La gestione delle spese legate a vizi costruttivi, infiltrazioni o danni alle parti comuni rappresenta uno dei principali terreni di scontro tra condòmini e condominio. Con la sentenza n. 950 del 4 febbraio 2026, la Corte d’Appello di Roma ha chiarito un punto cruciale: chi paga quando l’origine del danno non è immediatamente chiara?
La decisione analizza tre profili fondamentali: ripartizione delle spese, accertamento dei vizi e onere della prova.
Il criterio di ripartizione delle spese
Il punto di partenza resta l’articolo 1123 del Codice Civile: le spese per la conservazione delle parti comuni si ripartiscono in misura proporzionale ai millesimi. Tuttavia, la Corte introduce un distinguo essenziale.
Non ogni intervento su una parte comune comporta una spesa collettiva. La responsabilità diventa individuale se il danno deriva da:
- Uso scorretto di un singolo condomino.
- Modifiche non autorizzate.
- Alterazioni tecniche della parte comune effettuate dal privato.
In questi casi, il costo non deve gravare sulla collettività condominiale.
Vizi dell’edificio e responsabilità (Art. 2051 c.c.)

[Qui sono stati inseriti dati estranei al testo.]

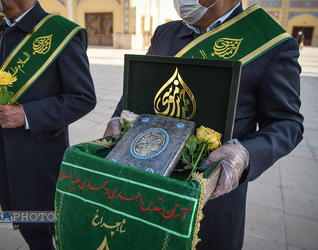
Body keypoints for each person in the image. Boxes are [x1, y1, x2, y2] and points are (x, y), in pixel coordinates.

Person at [104, 0, 304, 249]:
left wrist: (245, 154)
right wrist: (117, 117)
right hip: (150, 184)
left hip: (211, 196)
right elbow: (142, 87)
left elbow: (287, 122)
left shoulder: (271, 43)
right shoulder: (165, 33)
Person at [0, 0, 96, 249]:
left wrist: (27, 114)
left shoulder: (62, 32)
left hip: (40, 154)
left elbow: (83, 98)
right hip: (2, 152)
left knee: (46, 222)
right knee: (22, 217)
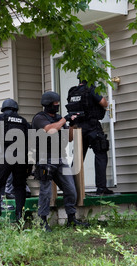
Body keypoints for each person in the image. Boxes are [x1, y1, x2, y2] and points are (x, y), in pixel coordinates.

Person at [32, 91, 89, 231]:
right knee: (46, 192)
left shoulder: (58, 118)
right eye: (54, 104)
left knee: (71, 190)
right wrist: (65, 119)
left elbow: (69, 138)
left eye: (58, 104)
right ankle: (42, 222)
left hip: (60, 158)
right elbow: (50, 130)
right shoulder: (39, 118)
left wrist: (72, 124)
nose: (56, 106)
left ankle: (71, 219)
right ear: (47, 104)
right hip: (45, 158)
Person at [66, 72, 113, 195]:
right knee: (101, 154)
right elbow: (104, 103)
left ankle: (72, 188)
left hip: (78, 128)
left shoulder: (72, 92)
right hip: (92, 127)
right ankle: (101, 188)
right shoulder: (91, 89)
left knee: (77, 158)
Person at [0, 98, 30, 228]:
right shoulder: (23, 121)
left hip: (3, 156)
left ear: (3, 109)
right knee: (19, 186)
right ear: (16, 109)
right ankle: (19, 215)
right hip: (21, 157)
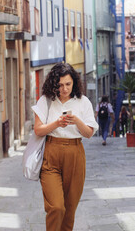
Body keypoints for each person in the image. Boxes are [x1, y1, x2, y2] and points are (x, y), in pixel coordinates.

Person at [32, 63, 98, 231]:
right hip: (51, 153)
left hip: (75, 153)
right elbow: (38, 130)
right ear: (54, 84)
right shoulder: (46, 101)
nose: (64, 88)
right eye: (60, 85)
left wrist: (76, 120)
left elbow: (89, 133)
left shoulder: (83, 102)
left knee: (69, 210)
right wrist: (56, 123)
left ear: (74, 82)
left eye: (68, 84)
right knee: (56, 207)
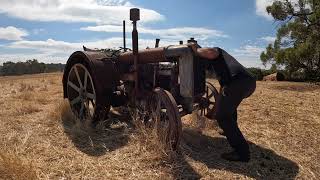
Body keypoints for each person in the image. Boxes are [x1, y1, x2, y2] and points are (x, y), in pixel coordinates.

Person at [189, 44, 256, 162]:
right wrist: (216, 109)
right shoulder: (222, 67)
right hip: (247, 82)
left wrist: (195, 50)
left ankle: (242, 153)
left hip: (238, 82)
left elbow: (212, 51)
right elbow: (223, 91)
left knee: (223, 117)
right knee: (229, 107)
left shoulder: (216, 52)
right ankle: (228, 131)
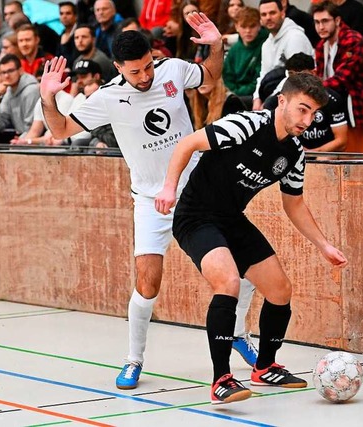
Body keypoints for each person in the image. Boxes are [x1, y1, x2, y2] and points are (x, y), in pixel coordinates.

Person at [38, 18, 228, 390]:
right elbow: (60, 130)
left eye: (149, 66)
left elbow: (208, 77)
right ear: (119, 69)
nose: (146, 76)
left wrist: (216, 47)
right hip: (149, 201)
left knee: (236, 268)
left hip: (197, 192)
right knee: (147, 284)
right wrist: (47, 97)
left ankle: (239, 336)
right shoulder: (107, 98)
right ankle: (133, 359)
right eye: (137, 71)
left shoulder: (172, 70)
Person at [156, 72, 348, 404]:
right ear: (283, 101)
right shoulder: (244, 126)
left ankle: (264, 367)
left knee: (279, 289)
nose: (308, 119)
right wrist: (169, 187)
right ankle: (221, 379)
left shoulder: (294, 154)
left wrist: (324, 244)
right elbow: (187, 143)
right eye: (302, 109)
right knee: (228, 282)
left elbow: (295, 203)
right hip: (195, 216)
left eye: (314, 113)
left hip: (231, 219)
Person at [313, 1, 363, 153]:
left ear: (337, 21)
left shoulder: (353, 40)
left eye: (325, 21)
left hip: (356, 104)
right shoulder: (322, 46)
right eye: (316, 22)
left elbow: (341, 80)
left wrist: (312, 88)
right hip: (334, 100)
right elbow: (320, 76)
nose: (321, 27)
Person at [264, 52, 348, 152]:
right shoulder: (276, 101)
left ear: (313, 73)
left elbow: (341, 140)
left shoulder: (332, 99)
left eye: (301, 75)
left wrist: (317, 152)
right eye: (291, 74)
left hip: (323, 155)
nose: (297, 81)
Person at [252, 0, 313, 110]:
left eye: (272, 13)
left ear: (283, 13)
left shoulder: (295, 37)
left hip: (297, 96)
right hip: (272, 94)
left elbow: (296, 77)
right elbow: (263, 74)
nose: (268, 17)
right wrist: (257, 98)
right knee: (234, 102)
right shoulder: (266, 44)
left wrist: (268, 102)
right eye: (264, 14)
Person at [0, 54, 40, 140]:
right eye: (3, 72)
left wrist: (18, 143)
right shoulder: (9, 91)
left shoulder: (31, 90)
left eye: (10, 71)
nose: (6, 76)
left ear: (20, 70)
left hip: (36, 140)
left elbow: (31, 129)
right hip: (21, 137)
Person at [222, 7, 268, 103]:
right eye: (243, 26)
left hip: (256, 95)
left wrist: (240, 91)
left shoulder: (266, 45)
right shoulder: (235, 49)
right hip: (234, 92)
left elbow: (260, 76)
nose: (248, 31)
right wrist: (235, 90)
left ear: (259, 26)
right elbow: (227, 75)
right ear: (236, 27)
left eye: (252, 26)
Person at [57, 1, 80, 67]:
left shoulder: (81, 33)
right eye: (61, 13)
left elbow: (72, 61)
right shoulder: (62, 33)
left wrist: (64, 45)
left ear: (75, 16)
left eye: (68, 13)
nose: (64, 16)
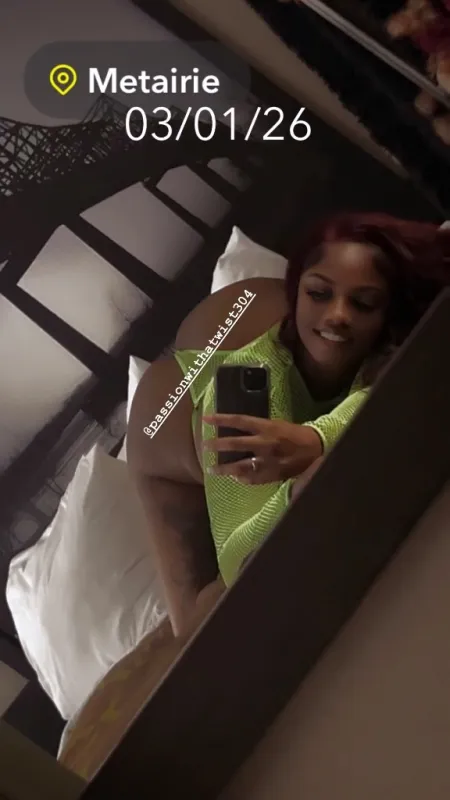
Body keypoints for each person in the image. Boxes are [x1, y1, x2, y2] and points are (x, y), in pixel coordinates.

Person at [127, 212, 450, 638]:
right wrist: (298, 489)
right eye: (318, 293)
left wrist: (318, 439)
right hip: (164, 417)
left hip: (248, 317)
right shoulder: (241, 388)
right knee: (203, 626)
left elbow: (396, 383)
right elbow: (238, 557)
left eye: (363, 303)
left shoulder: (387, 335)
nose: (338, 315)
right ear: (300, 291)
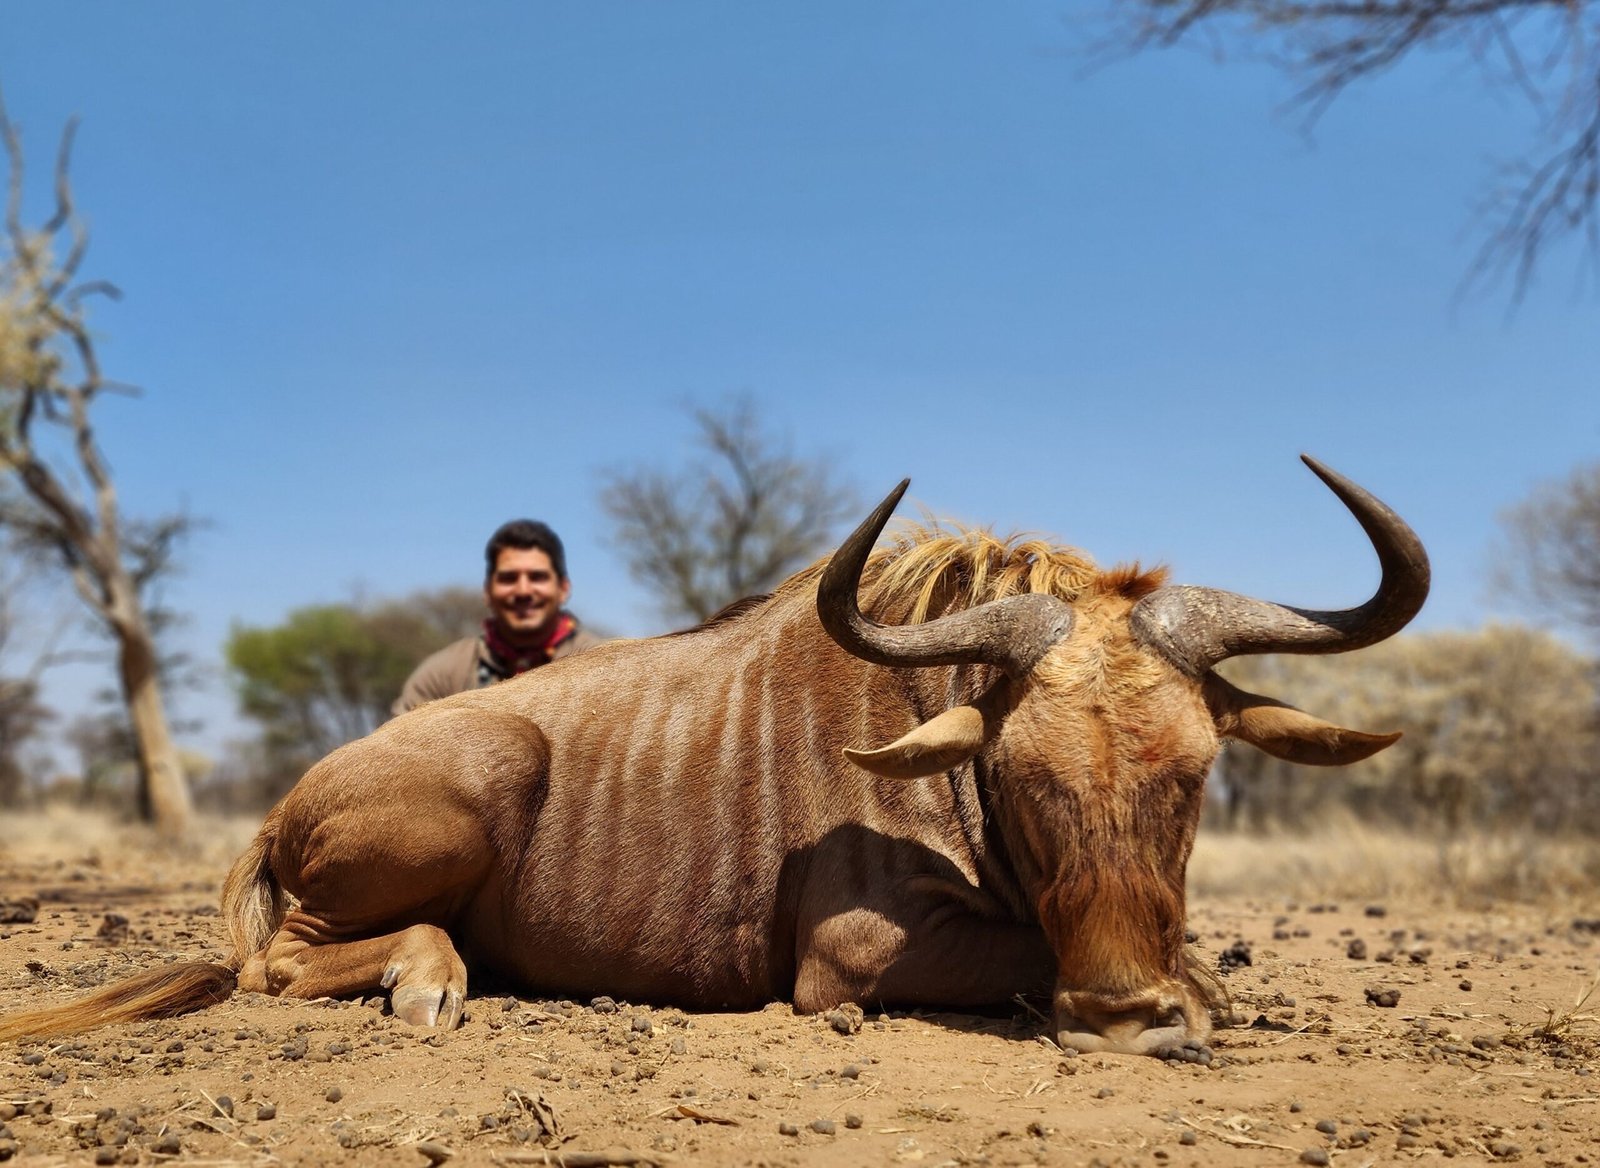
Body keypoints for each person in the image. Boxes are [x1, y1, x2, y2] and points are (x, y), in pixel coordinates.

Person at [392, 519, 601, 715]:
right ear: (487, 591)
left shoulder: (601, 667)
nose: (523, 591)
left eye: (537, 577)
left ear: (563, 589)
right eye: (508, 578)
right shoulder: (441, 677)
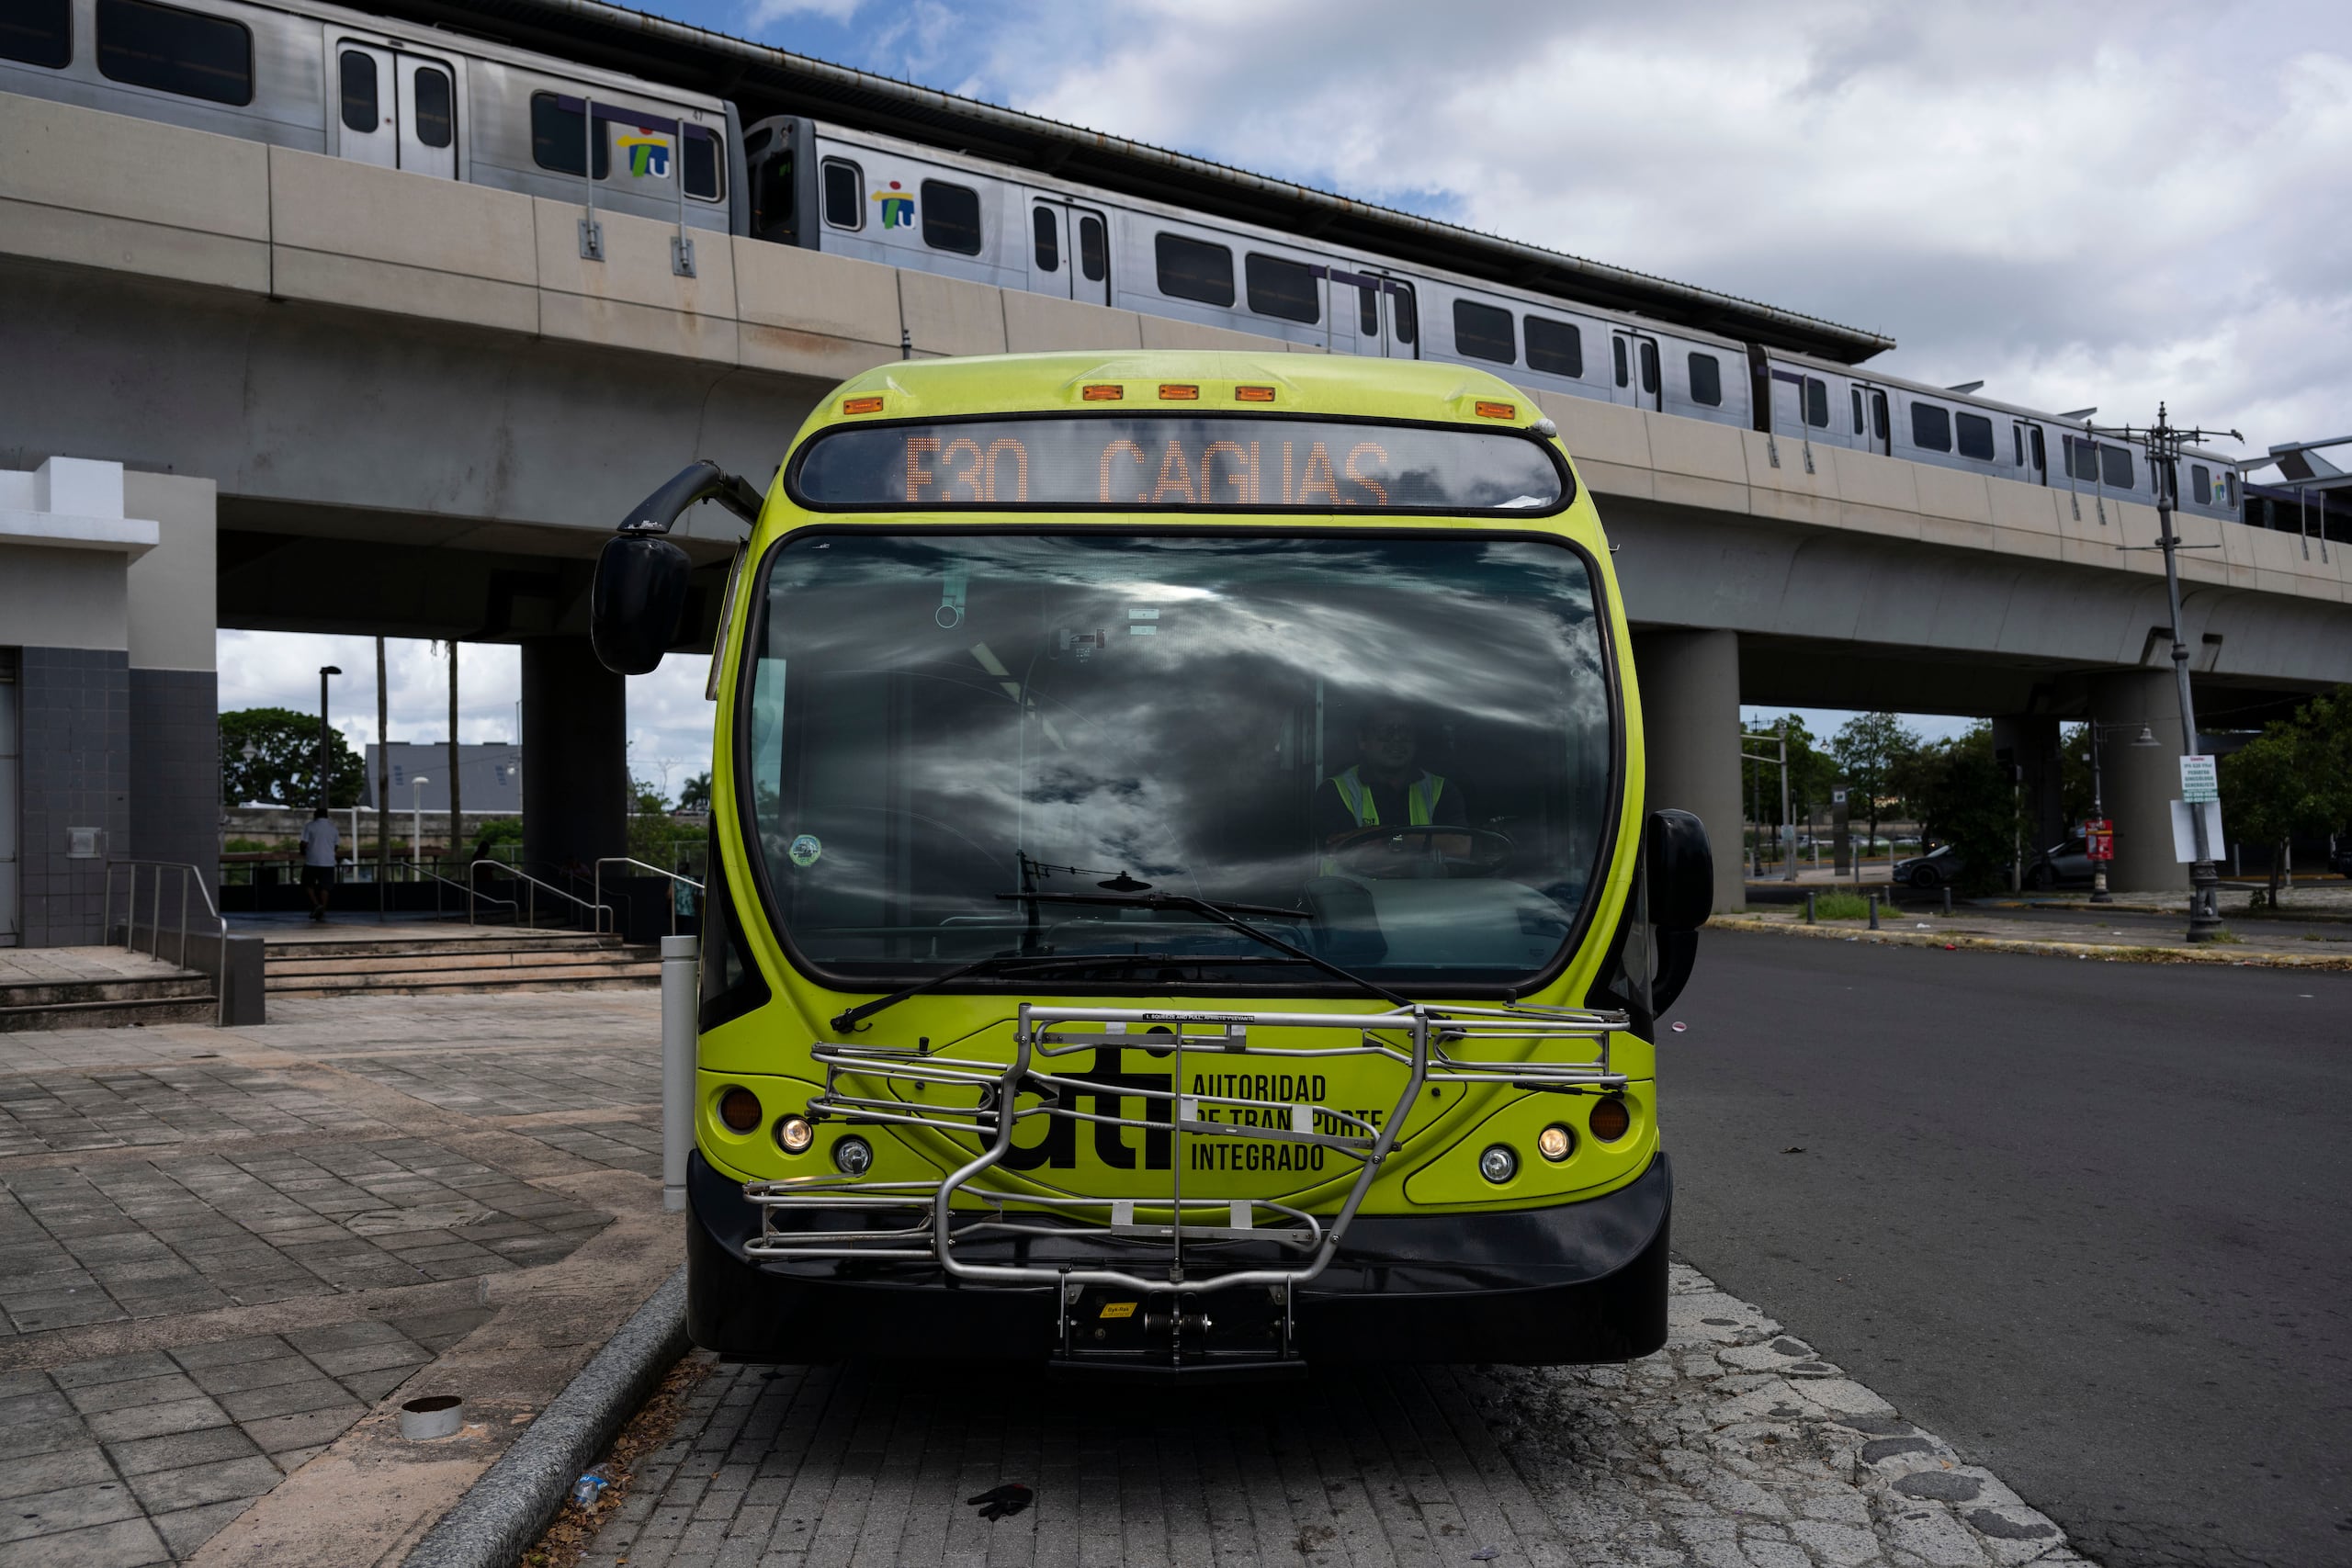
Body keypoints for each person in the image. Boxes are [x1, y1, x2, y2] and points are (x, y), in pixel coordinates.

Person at [1314, 705, 1468, 868]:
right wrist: (1423, 840)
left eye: (1404, 730)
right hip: (1351, 893)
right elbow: (1343, 848)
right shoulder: (1334, 791)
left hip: (1425, 893)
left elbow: (1461, 846)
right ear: (1362, 740)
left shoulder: (1442, 790)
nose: (1396, 739)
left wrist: (1390, 838)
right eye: (1385, 731)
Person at [299, 807, 339, 922]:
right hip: (328, 862)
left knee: (307, 884)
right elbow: (336, 845)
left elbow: (304, 843)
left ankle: (316, 904)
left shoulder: (310, 826)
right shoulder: (333, 828)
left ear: (315, 815)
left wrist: (302, 852)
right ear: (327, 816)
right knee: (325, 887)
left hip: (312, 860)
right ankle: (322, 911)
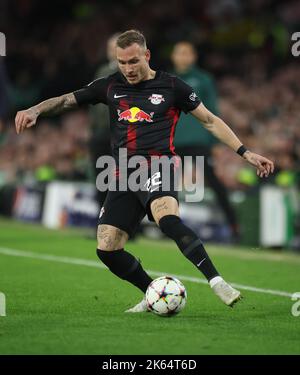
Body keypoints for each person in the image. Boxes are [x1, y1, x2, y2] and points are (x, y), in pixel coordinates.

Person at [15, 30, 274, 312]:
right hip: (124, 173)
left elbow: (210, 121)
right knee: (107, 247)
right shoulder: (110, 85)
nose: (128, 69)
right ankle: (152, 294)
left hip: (160, 164)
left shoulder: (173, 87)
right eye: (122, 63)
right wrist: (35, 110)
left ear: (146, 56)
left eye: (133, 61)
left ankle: (217, 281)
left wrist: (245, 152)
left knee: (167, 218)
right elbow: (67, 100)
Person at [171, 41, 240, 241]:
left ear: (193, 57)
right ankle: (166, 225)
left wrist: (216, 143)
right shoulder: (168, 80)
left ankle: (234, 226)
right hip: (173, 142)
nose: (183, 57)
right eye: (179, 53)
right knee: (166, 186)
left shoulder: (203, 79)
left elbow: (213, 112)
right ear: (174, 56)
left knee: (215, 183)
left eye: (187, 53)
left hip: (199, 142)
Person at [89, 33, 120, 209]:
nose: (112, 52)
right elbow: (93, 102)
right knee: (101, 178)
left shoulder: (131, 72)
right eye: (110, 48)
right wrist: (92, 129)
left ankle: (129, 226)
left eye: (115, 48)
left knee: (123, 179)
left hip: (121, 134)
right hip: (100, 133)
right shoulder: (102, 71)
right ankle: (102, 223)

Nel contenzioso condominiale si intrecciano diverse forme di responsabilità, prima fra tutte quella per custodia (art. 2051 c.c.). Secondo la Corte, per ottenere il risarcimento, il danneggiato deve fornire prova di tre elementi:
- L’esistenza reale del danno.
- Il nesso causale (il legame diretto tra il danno e la parte comune).
- L’imputabilità al condominio.
Nota per l’Amministratore: Il condominio può liberarsi dalla responsabilità solo dimostrando il caso fortuito, il fatto del terzo o la condotta anomala del danneggiato stesso.
Il ruolo decisivo della prova tecnica
Il cuore della decisione riguarda l’onere probatorio. Nei giudizi condominiali non bastano le presunzioni; per evitare il rigetto della domanda risarcitoria servono supporti oggettivi:
- Perizie tecniche asseverate.
- Documentazione fotografica dettagliata.
- Relazioni specialistiche (es. termografie per infiltrazioni).
- Accertamenti oggettivi sul nesso di causalità.
La Corte ribadisce: il condominio non è un “assicuratore universale”. Senza prova certa del nesso causale, la domanda di risarcimento va rigettata.
Implicazioni operative per la gestione condominiale
Dalla sentenza emergono indicazioni concrete per l’attività dell’amministratore, che dovrebbe:
- Verificare l’origine tecnica: Mai procedere a ripartizioni automatiche senza prima aver accertato la causa del danno.
- Perizie preventive: Richiedere un parere tecnico prima di deliberare interventi onerosi in assemblea.
- Vigilanza: Monitorare eventuali interventi privati sulle parti comuni che potrebbero alterarne l’equilibrio tecnico.
Una gestione superficiale di questi passaggi può esporre il condominio a impugnazioni e azioni risarcitorie evitabili.
Conclusioni
La sentenza n. 950/2026 conferma che la presenza di una parte comune non implica automaticamente una responsabilità collettiva. La parola chiave per risolvere i conflitti resta la prova. La corretta imputazione delle spese richiede un accertamento puntuale della condotta che ha generato il pregiudizio.